━━ PROVIDED PASSAGE

Highly promoted businesses include scientific research, hi-tech or bio-tech developments, infrastructure projects, renewable energies etc.
How is the requirement of Charter Capital contribution?
Contributed capital assets include Vietnamese dong, freely convertible foreign currency, gold, land use rights, intellectual property rights, technology, business technical know-how, and other assets that can be valued in Vietnamese dong.
According to the Law on Enterprises 2020, members of limited liability companies, partnership members, and shareholders of joint-stock companies must transfer the ownership of contributed capital assets to the company. Therefore, depending on the type of contributed capital asset, it is necessary to meet some or all of the following conditions:
The assets used for capital contribution must be legally owned by the contributor, free from disputes, and not restricted in terms of the right to dispose of them as per agreement or law.
The assets used for capital contribution must be transferable to the recipient of the capital contribution.
There must be complete documentation certifying the ownership of the assets that are required to be registered for ownership.
How can I raise finance?
A company’s capital may be financed by equity or loans. The equity capital must be contributed by the shareholder(s) (in cash or assets) within 90 days following company incorporation. Loan capital may be financed by an onshore or offshore loan (including a shareholder’s loan).
What are the legal requirements for setting up my business?
Commonly, a foreign company may carry on business in Vietnam in the form of (i) a foreign contractor, (ii) a Representative Office or (iii) a limited liability company (with 100% foreign ownership by a single or multiple shareholders, or a joint-venture/joint-stock company with a Vietnamese shareholder. In some sectors (e.g., banking, foreign law firm etc), a branch is also permissible. Other structures include Business Cooperation Contracts (“BCC”), Build-operate-transfer (“BOT”), Build-transfer (“BT”), Build-Transfer-Operate (“BTO”) contracts and Public Private Partnership (“PPP”).

━━━━
━━ GIVEN RECORDS

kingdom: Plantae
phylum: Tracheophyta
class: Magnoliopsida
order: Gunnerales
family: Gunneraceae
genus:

━━━━

◆ SHORT PROBLEM A:
According to the passage on doing business in Vietnam, within how many days of company incorporation must shareholders contribute equity capital?
◆ SHORT PROBLEM B:
Please carry on the passage on doing business in Vietnam from where it stops.
The listing comes from a separate source and has nothing to do with the passage on doing business in Vietnam.

◆ RIGHT ANSWER A:
Within 90 days following company incorporation.

◆ RIGHT ANSWER B:
Generally, all foreign direct investments (“FDI””) are welcomed in Vietnam, unless specifically prohibited by law. In some sectors, FDI is subject to certain conditions or restrictions.
To set up legal business presence in Vietnam, a foreign investor must first obtain the relevant licence, permit, or certificate, which depends on the legal form of the business. For setting up a company, a foreign investor must first apply for two certificates namely Investment Registration Certificate (IRC) and Enterprise Registration Certificate (ERC) by lodgement of an application to the relevant local licensing authority.
Depending on the number of the investors of the FIE, there are 03 common types as below:
Single Member Limited Liability Company (“SMLLC”): This is applicable to the FIE when there is only one corporate/individual investor.
Multi Members Limited Liability Company (“MMLLC”): This is applicable to the FIE if it has more than one corporate/individual investor and capped at 50 investors.
Joint Stock Company (“JSC”): This form of Company is only applicable to the FIE if it has at least 03 shareholders and no limitation on the number of shareholders.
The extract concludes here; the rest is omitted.